[SET PROBLEM] Convert the lines below into a two-column Markdown table headed Row and Text. Number every line in order and leave out any blank lines.

[PROVIDED RECORDS]
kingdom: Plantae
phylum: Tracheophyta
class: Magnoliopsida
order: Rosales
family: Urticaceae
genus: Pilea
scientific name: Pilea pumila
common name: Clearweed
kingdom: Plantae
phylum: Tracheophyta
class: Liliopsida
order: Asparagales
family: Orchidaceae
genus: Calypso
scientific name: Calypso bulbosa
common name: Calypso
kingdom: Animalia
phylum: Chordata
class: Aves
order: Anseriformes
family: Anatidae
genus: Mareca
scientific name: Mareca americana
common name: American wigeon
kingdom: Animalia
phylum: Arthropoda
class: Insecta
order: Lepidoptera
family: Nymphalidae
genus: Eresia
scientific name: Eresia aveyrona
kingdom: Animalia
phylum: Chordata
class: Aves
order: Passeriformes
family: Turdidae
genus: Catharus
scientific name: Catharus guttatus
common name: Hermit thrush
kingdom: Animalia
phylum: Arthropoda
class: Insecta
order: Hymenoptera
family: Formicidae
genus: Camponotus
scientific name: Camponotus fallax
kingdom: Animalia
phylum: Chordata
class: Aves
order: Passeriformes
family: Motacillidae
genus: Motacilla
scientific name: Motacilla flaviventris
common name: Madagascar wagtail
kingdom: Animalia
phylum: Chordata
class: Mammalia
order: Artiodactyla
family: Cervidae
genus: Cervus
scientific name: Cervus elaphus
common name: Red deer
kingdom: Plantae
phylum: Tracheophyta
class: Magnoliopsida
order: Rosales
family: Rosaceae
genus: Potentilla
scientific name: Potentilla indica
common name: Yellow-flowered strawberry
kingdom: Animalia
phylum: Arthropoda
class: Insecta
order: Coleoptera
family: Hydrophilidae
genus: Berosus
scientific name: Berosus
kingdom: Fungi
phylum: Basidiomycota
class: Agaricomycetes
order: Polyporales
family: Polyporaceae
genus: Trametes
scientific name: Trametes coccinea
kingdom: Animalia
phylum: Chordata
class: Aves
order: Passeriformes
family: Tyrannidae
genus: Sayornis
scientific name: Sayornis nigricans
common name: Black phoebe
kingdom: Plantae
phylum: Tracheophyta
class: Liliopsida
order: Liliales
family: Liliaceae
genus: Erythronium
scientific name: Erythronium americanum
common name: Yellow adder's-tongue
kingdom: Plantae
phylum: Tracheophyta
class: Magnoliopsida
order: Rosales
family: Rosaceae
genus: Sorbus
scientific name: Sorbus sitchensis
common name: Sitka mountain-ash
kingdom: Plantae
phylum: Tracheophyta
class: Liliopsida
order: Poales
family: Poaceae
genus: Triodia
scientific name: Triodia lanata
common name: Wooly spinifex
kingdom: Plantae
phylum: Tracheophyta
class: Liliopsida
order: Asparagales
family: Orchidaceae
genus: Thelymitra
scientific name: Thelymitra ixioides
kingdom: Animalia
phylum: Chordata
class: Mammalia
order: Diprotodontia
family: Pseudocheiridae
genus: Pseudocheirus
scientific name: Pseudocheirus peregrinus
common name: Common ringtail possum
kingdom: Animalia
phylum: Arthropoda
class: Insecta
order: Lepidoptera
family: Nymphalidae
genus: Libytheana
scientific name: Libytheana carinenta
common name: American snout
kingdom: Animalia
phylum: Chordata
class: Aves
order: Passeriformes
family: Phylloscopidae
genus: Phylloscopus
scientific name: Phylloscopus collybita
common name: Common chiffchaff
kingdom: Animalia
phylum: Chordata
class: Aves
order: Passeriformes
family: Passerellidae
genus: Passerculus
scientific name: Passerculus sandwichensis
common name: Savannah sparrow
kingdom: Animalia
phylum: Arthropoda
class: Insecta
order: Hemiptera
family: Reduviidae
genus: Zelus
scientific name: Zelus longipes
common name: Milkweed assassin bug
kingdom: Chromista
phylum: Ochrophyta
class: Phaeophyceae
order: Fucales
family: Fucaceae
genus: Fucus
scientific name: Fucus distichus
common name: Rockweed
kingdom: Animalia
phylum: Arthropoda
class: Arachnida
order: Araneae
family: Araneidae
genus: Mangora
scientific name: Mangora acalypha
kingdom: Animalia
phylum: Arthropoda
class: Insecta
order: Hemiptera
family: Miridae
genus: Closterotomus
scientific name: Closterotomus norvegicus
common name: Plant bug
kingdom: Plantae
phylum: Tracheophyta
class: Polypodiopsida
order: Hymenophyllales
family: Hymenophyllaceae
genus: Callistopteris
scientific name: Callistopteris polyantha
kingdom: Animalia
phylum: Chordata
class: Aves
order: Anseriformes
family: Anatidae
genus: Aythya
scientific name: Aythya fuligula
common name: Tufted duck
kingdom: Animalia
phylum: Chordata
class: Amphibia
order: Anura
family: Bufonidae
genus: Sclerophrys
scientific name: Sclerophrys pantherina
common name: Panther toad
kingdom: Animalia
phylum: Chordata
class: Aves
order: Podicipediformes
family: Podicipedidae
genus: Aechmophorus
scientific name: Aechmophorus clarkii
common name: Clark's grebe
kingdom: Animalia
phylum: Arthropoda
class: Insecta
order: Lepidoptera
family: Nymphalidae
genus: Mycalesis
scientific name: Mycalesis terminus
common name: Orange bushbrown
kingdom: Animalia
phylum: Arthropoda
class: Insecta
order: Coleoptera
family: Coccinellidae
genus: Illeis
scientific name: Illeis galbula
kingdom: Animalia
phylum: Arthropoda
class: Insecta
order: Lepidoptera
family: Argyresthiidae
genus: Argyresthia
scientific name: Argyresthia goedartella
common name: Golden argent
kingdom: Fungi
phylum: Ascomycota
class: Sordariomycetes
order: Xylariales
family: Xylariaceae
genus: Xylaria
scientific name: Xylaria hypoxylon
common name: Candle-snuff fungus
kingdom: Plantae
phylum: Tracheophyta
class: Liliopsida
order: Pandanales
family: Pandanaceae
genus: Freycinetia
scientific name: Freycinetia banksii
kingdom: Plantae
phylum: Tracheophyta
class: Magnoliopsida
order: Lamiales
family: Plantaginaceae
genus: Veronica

[FINAL ANSWER]
| Row | Text |
|---|---|
| 1 | kingdom: Plantae |
| 2 | phylum: Tracheophyta |
| 3 | class: Magnoliopsida |
| 4 | order: Rosales |
| 5 | family: Urticaceae |
| 6 | genus: Pilea |
| 7 | scientific name: Pilea pumila |
| 8 | common name: Clearweed |
| 9 | kingdom: Plantae |
| 10 | phylum: Tracheophyta |
| 11 | class: Liliopsida |
| 12 | order: Asparagales |
| 13 | family: Orchidaceae |
| 14 | genus: Calypso |
| 15 | scientific name: Calypso bulbosa |
| 16 | common name: Calypso |
| 17 | kingdom: Animalia |
| 18 | phylum: Chordata |
| 19 | class: Aves |
| 20 | order: Anseriformes |
| 21 | family: Anatidae |
| 22 | genus: Mareca |
| 23 | scientific name: Mareca americana |
| 24 | common name: American wigeon |
| 25 | kingdom: Animalia |
| 26 | phylum: Arthropoda |
| 27 | class: Insecta |
| 28 | order: Lepidoptera |
| 29 | family: Nymphalidae |
| 30 | genus: Eresia |
| 31 | scientific name: Eresia aveyrona |
| 32 | kingdom: Animalia |
| 33 | phylum: Chordata |
| 34 | class: Aves |
| 35 | order: Passeriformes |
| 36 | family: Turdidae |
| 37 | genus: Catharus |
| 38 | scientific name: Catharus guttatus |
| 39 | common name: Hermit thrush |
| 40 | kingdom: Animalia |
| 41 | phylum: Arthropoda |
| 42 | class: Insecta |
| 43 | order: Hymenoptera |
| 44 | family: Formicidae |
| 45 | genus: Camponotus |
| 46 | scientific name: Camponotus fallax |
| 47 | kingdom: Animalia |
| 48 | phylum: Chordata |
| 49 | class: Aves |
| 50 | order: Passeriformes |
| 51 | family: Motacillidae |
| 52 | genus: Motacilla |
| 53 | scientific name: Motacilla flaviventris |
| 54 | common name: Madagascar wagtail |
| 55 | kingdom: Animalia |
| 56 | phylum: Chordata |
| 57 | class: Mammalia |
| 58 | order: Artiodactyla |
| 59 | family: Cervidae |
| 60 | genus: Cervus |
| 61 | scientific name: Cervus elaphus |
| 62 | common name: Red deer |
| 63 | kingdom: Plantae |
| 64 | phylum: Tracheophyta |
| 65 | class: Magnoliopsida |
| 66 | order: Rosales |
| 67 | family: Rosaceae |
| 68 | genus: Potentilla |
| 69 | scientific name: Potentilla indica |
| 70 | common name: Yellow-flowered strawberry |
| 71 | kingdom: Animalia |
| 72 | phylum: Arthropoda |
| 73 | class: Insecta |
| 74 | order: Coleoptera |
| 75 | family: Hydrophilidae |
| 76 | genus: Berosus |
| 77 | scientific name: Berosus |
| 78 | kingdom: Fungi |
| 79 | phylum: Basidiomycota |
| 80 | class: Agaricomycetes |
| 81 | order: Polyporales |
| 82 | family: Polyporaceae |
| 83 | genus: Trametes |
| 84 | scientific name: Trametes coccinea |
| 85 | kingdom: Animalia |
| 86 | phylum: Chordata |
| 87 | class: Aves |
| 88 | order: Passeriformes |
| 89 | family: Tyrannidae |
| 90 | genus: Sayornis |
| 91 | scientific name: Sayornis nigricans |
| 92 | common name: Black phoebe |
| 93 | kingdom: Plantae |
| 94 | phylum: Tracheophyta |
| 95 | class: Liliopsida |
| 96 | order: Liliales |
| 97 | family: Liliaceae |
| 98 | genus: Erythronium |
| 99 | scientific name: Erythronium americanum |
| 100 | common name: Yellow adder's-tongue |
| 101 | kingdom: Plantae |
| 102 | phylum: Tracheophyta |
| 103 | class: Magnoliopsida |
| 104 | order: Rosales |
| 105 | family: Rosaceae |
| 106 | genus: Sorbus |
| 107 | scientific name: Sorbus sitchensis |
| 108 | common name: Sitka mountain-ash |
| 109 | kingdom: Plantae |
| 110 | phylum: Tracheophyta |
| 111 | class: Liliopsida |
| 112 | order: Poales |
| 113 | family: Poaceae |
| 114 | genus: Triodia |
| 115 | scientific name: Triodia lanata |
| 116 | common name: Wooly spinifex |
| 117 | kingdom: Plantae |
| 118 | phylum: Tracheophyta |
| 119 | class: Liliopsida |
| 120 | order: Asparagales |
| 121 | family: Orchidaceae |
| 122 | genus: Thelymitra |
| 123 | scientific name: Thelymitra ixioides |
| 124 | kingdom: Animalia |
| 125 | phylum: Chordata |
| 126 | class: Mammalia |
| 127 | order: Diprotodontia |
| 128 | family: Pseudocheiridae |
| 129 | genus: Pseudocheirus |
| 130 | scientific name: Pseudocheirus peregrinus |
| 131 | common name: Common ringtail possum |
| 132 | kingdom: Animalia |
| 133 | phylum: Arthropoda |
| 134 | class: Insecta |
| 135 | order: Lepidoptera |
| 136 | family: Nymphalidae |
| 137 | genus: Libytheana |
| 138 | scientific name: Libytheana carinenta |
| 139 | common name: American snout |
| 140 | kingdom: Animalia |
| 141 | phylum: Chordata |
| 142 | class: Aves |
| 143 | order: Passeriformes |
| 144 | family: Phylloscopidae |
| 145 | genus: Phylloscopus |
| 146 | scientific name: Phylloscopus collybita |
| 147 | common name: Common chiffchaff |
| 148 | kingdom: Animalia |
| 149 | phylum: Chordata |
| 150 | class: Aves |
| 151 | order: Passeriformes |
| 152 | family: Passerellidae |
| 153 | genus: Passerculus |
| 154 | scientific name: Passerculus sandwichensis |
| 155 | common name: Savannah sparrow |
| 156 | kingdom: Animalia |
| 157 | phylum: Arthropoda |
| 158 | class: Insecta |
| 159 | order: Hemiptera |
| 160 | family: Reduviidae |
| 161 | genus: Zelus |
| 162 | scientific name: Zelus longipes |
| 163 | common name: Milkweed assassin bug |
| 164 | kingdom: Chromista |
| 165 | phylum: Ochrophyta |
| 166 | class: Phaeophyceae |
| 167 | order: Fucales |
| 168 | family: Fucaceae |
| 169 | genus: Fucus |
| 170 | scientific name: Fucus distichus |
| 171 | common name: Rockweed |
| 172 | kingdom: Animalia |
| 173 | phylum: Arthropoda |
| 174 | class: Arachnida |
| 175 | order: Araneae |
| 176 | family: Araneidae |
| 177 | genus: Mangora |
| 178 | scientific name: Mangora acalypha |
| 179 | kingdom: Animalia |
| 180 | phylum: Arthropoda |
| 181 | class: Insecta |
| 182 | order: Hemiptera |
| 183 | family: Miridae |
| 184 | genus: Closterotomus |
| 185 | scientific name: Closterotomus norvegicus |
| 186 | common name: Plant bug |
| 187 | kingdom: Plantae |
| 188 | phylum: Tracheophyta |
| 189 | class: Polypodiopsida |
| 190 | order: Hymenophyllales |
| 191 | family: Hymenophyllaceae |
| 192 | genus: Callistopteris |
| 193 | scientific name: Callistopteris polyantha |
| 194 | kingdom: Animalia |
| 195 | phylum: Chordata |
| 196 | class: Aves |
| 197 | order: Anseriformes |
| 198 | family: Anatidae |
| 199 | genus: Aythya |
| 200 | scientific name: Aythya fuligula |
| 201 | common name: Tufted duck |
| 202 | kingdom: Animalia |
| 203 | phylum: Chordata |
| 204 | class: Amphibia |
| 205 | order: Anura |
| 206 | family: Bufonidae |
| 207 | genus: Sclerophrys |
| 208 | scientific name: Sclerophrys pantherina |
| 209 | common name: Panther toad |
| 210 | kingdom: Animalia |
| 211 | phylum: Chordata |
| 212 | class: Aves |
| 213 | order: Podicipediformes |
| 214 | family: Podicipedidae |
| 215 | genus: Aechmophorus |
| 216 | scientific name: Aechmophorus clarkii |
| 217 | common name: Clark's grebe |
| 218 | kingdom: Animalia |
| 219 | phylum: Arthropoda |
| 220 | class: Insecta |
| 221 | order: Lepidoptera |
| 222 | family: Nymphalidae |
| 223 | genus: Mycalesis |
| 224 | scientific name: Mycalesis terminus |
| 225 | common name: Orange bushbrown |
| 226 | kingdom: Animalia |
| 227 | phylum: Arthropoda |
| 228 | class: Insecta |
| 229 | order: Coleoptera |
| 230 | family: Coccinellidae |
| 231 | genus: Illeis |
| 232 | scientific name: Illeis galbula |
| 233 | kingdom: Animalia |
| 234 | phylum: Arthropoda |
| 235 | class: Insecta |
| 236 | order: Lepidoptera |
| 237 | family: Argyresthiidae |
| 238 | genus: Argyresthia |
| 239 | scientific name: Argyresthia goedartella |
| 240 | common name: Golden argent |
| 241 | kingdom: Fungi |
| 242 | phylum: Ascomycota |
| 243 | class: Sordariomycetes |
| 244 | order: Xylariales |
| 245 | family: Xylariaceae |
| 246 | genus: Xylaria |
| 247 | scientific name: Xylaria hypoxylon |
| 248 | common name: Candle-snuff fungus |
| 249 | kingdom: Plantae |
| 250 | phylum: Tracheophyta |
| 251 | class: Liliopsida |
| 252 | order: Pandanales |
| 253 | family: Pandanaceae |
| 254 | genus: Freycinetia |
| 255 | scientific name: Freycinetia banksii |
| 256 | kingdom: Plantae |
| 257 | phylum: Tracheophyta |
| 258 | class: Magnoliopsida |
| 259 | order: Lamiales |
| 260 | family: Plantaginaceae |
| 261 | genus: Veronica |